Pentagon officials expressed skepticism on Sunday over Iraqi officials' claims that the top leader of the Islamic State Abu Bakr al-Baghdadi had been either critically wounded or killed in an American air strike on Friday night, New York Daily News reported. It remains unclear how badly Baghdadi was hurt, if at all.

After statements were issued on Saturday by Iraq's Defense and Interior ministries stating that the head of the terrorist organization had been wounded in western Anbar Province, several witnesses confirmed that airstrikes had been targeted against the town of al-Qaim where a meeting of several high-ranking ISIS leaders was being hosted.

Baghdadi was part of the militant meeting in Qaim, an Interior Ministry intelligence official told the Associated Press. But Defense Minister Khalid Obeidi took to Facebook to say that although Baghdadi had been wounded, it was in the northern city of Mosul and not where the air strikes had been launched.

"The information is from unofficial sources and was not confirmed until now, and we are working on that," an Iraqi official told The Telegraph.

While the U.S. Central Command confirmed that they had conducted strikes against a "gathering of [ISIS] leaders," representatives could not confirm whether the self-proclaimed "Caliph" was among those attending.

"We have no information to corroborate reports that al-Baghdadi has been injured," a U.S. Central Command spokesman, Air Force Col. Patrick Ryder, said Sunday, with a defense official adding that Iraq has a reputation for exaggeration.

Additionally, Pentagon officials claimed they had no immediate information on such an attack or whether the militant leader was injured.

"I can't absolutely confirm that Baghdadi has been killed," General Nicholas Houghton, the chief of staff of the British armed forces, stated in a Sunday BBC interview. "Probably it will take some days to have absolute confirmation."

The bombing of the ISIS meeting locale, a strategic supply center for ISIS forces in both Iraq and Syria, is reported to have resulted in the deaths of over a dozen individuals.

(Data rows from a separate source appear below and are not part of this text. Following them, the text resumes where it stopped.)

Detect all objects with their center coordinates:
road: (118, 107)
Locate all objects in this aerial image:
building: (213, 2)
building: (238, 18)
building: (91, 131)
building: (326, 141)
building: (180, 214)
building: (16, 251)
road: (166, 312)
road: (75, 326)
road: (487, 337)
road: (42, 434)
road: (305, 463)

Meanwhile, "a counterterrorism source who tracks terrorist social media told Fox News on Sunday that there was a spike in chatter from accounts linked to known ISIS members and followers. The messages said al-Baghdadi had been killed or injured in the airstrikes, but some accounts alleged that it was a rumor designed by the U.S. to force al-Baghdadi to make a 'proof of life' assertion and reveal more information about his location," according to Fox News.

The conflicting reports of Baghdadi's wounding came as President Obama said the U.S.-led coalition was about to go on the offensive against the Islamic State militants, who have seized large parts of Syria and Iraq, massacred thousands of people, beheaded Westerners and drawn U.S. troops and warplanes back into the region.

"Rather than just try to halt ISIL's momentum, we're now in a position to start going on some offense," Obama said on CBS' "Face the Nation."

"The airstrikes have been very effective in degrading ISIL's capabilities and slowing the advance that they were making," he added. "Now what we need is ground troops - Iraqi ground troops - that can start pushing them back."

After taking over the terrorist group in 2010 and transforming it from a branch of al-Qaeda, Baghdadi has a $10 million U.S. bounty on his head.